#### REQUIRED ACTION A:
In the forum reply about backing up a virtual machine with snapshots, where is the virsh program located on the writer's QNAP?
#### REQUIRED ACTION B:
Carry on the forum reply about scripting VM snapshots with virsh, picking up after its final line.

I don’t know if the automatic snapshot procedure pauses the VM, but, if not, you might want to write a script that does that.
Or, write a complete backup script: pause VM, take snapshot, resume the VM.
Take a look at the virsh program. On my QNAP with QTS 4.3.4.0675 virsh is in /share/CACHEDEV2_DATA/.qpkg/QKVM/usr/bin/virsh.
Type help after you run virsh and you’ll see the commands supported.
virsh script rxample:

suspend --domain <UUID>
create-snapshot-as --domain <UUID> --name <snapshot_name>
resume --domain <UUID>

or something like that.

#### RECORDS SHOWN:
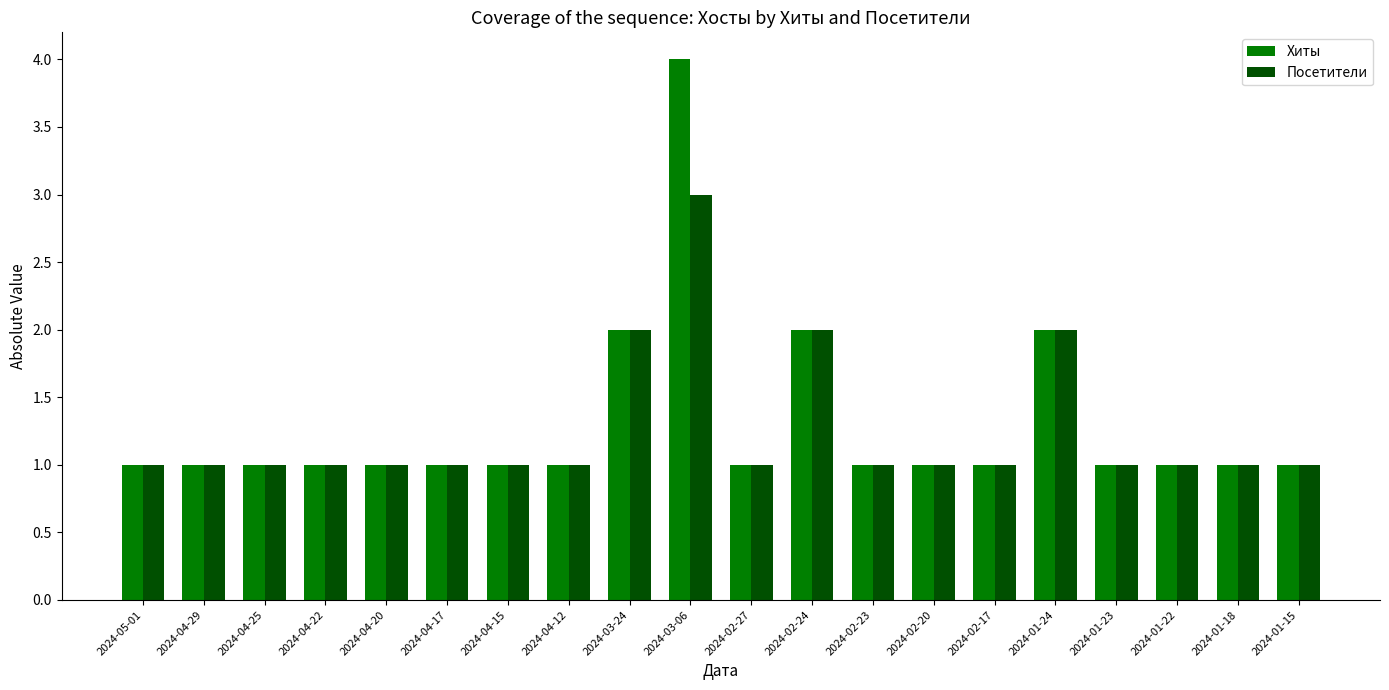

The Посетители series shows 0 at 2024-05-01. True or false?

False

* * *

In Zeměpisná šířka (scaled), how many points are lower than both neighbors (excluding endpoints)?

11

#### ANSWER SPACE A:
/share/CACHEDEV2_DATA/.qpkg/QKVM/usr/bin/virsh

#### ANSWER SPACE B:
Maybe this approach will prevent OH going crazy :laughing:

There is very little information how the snapshots are done on the QNAP but most of the time it is seamless and I do not see any problems. I found curious thing in a logs. The crash is happening exactly in a window of those 2 events:

[OpenHAB] Completed backup task [Backup_VM] (to /VMs/OpenHAB_backup).
2018/12/06 02:50:12 - admin

[OpenHAB] Backup task [Backup_VM]: The maximum number of snapshots 32 has been reached and the snapshot Backup_VM has been deleted for taking the latest snapshot.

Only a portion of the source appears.